EXCERPTED DATA Start Marker

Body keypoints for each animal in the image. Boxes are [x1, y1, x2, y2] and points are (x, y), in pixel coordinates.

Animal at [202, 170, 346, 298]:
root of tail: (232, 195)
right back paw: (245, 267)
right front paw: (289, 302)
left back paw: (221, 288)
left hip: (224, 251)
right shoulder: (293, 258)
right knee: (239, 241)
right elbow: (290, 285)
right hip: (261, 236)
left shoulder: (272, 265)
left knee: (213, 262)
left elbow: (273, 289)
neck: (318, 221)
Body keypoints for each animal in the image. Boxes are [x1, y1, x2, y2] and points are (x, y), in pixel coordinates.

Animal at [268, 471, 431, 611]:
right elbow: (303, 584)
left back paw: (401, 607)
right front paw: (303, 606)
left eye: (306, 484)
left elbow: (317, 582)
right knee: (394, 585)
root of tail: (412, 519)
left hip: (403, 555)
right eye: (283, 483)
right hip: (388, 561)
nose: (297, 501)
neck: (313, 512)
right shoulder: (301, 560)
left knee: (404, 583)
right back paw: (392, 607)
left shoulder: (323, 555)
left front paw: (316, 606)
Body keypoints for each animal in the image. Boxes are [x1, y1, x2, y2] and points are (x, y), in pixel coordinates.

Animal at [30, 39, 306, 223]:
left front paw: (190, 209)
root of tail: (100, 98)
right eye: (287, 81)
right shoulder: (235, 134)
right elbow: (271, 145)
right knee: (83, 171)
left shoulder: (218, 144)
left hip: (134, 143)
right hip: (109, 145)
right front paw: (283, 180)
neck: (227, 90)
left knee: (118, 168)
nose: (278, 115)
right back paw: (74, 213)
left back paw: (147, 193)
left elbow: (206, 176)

EXCERPTED DATA End Marker

WORK ITEM: Look above for the line that contains "root of tail: (232, 195)". Starting there, transcribe every line exactly until you have copied the line that contains "right front paw: (283, 180)".

EXERCISE RESPONSE:
root of tail: (232, 195)
right back paw: (245, 267)
right front paw: (289, 302)
left back paw: (221, 288)
left hip: (224, 251)
right shoulder: (293, 258)
right knee: (239, 241)
right elbow: (290, 285)
right hip: (261, 236)
left shoulder: (272, 265)
left knee: (213, 262)
left elbow: (273, 289)
neck: (318, 221)
Body keypoints for each animal in the image. Boxes are [x1, y1, x2, y2] and points are (x, y), in pixel coordinates.

Animal at [268, 471, 431, 611]:
right elbow: (303, 584)
left back paw: (401, 607)
right front paw: (303, 606)
left eye: (306, 484)
left elbow: (317, 582)
right knee: (394, 585)
root of tail: (412, 519)
left hip: (403, 555)
right eye: (283, 483)
right hip: (388, 561)
nose: (297, 501)
neck: (313, 512)
right shoulder: (301, 560)
left knee: (404, 583)
right back paw: (392, 607)
left shoulder: (323, 555)
left front paw: (316, 606)
Body keypoints for each animal in the image. Boxes are [x1, y1, x2, y2] and points are (x, y), in pixel coordinates.

Animal at [30, 39, 306, 223]:
left front paw: (190, 209)
root of tail: (100, 98)
right eye: (287, 81)
right shoulder: (235, 134)
right elbow: (271, 145)
right knee: (83, 171)
left shoulder: (218, 144)
left hip: (134, 143)
right hip: (109, 145)
right front paw: (283, 180)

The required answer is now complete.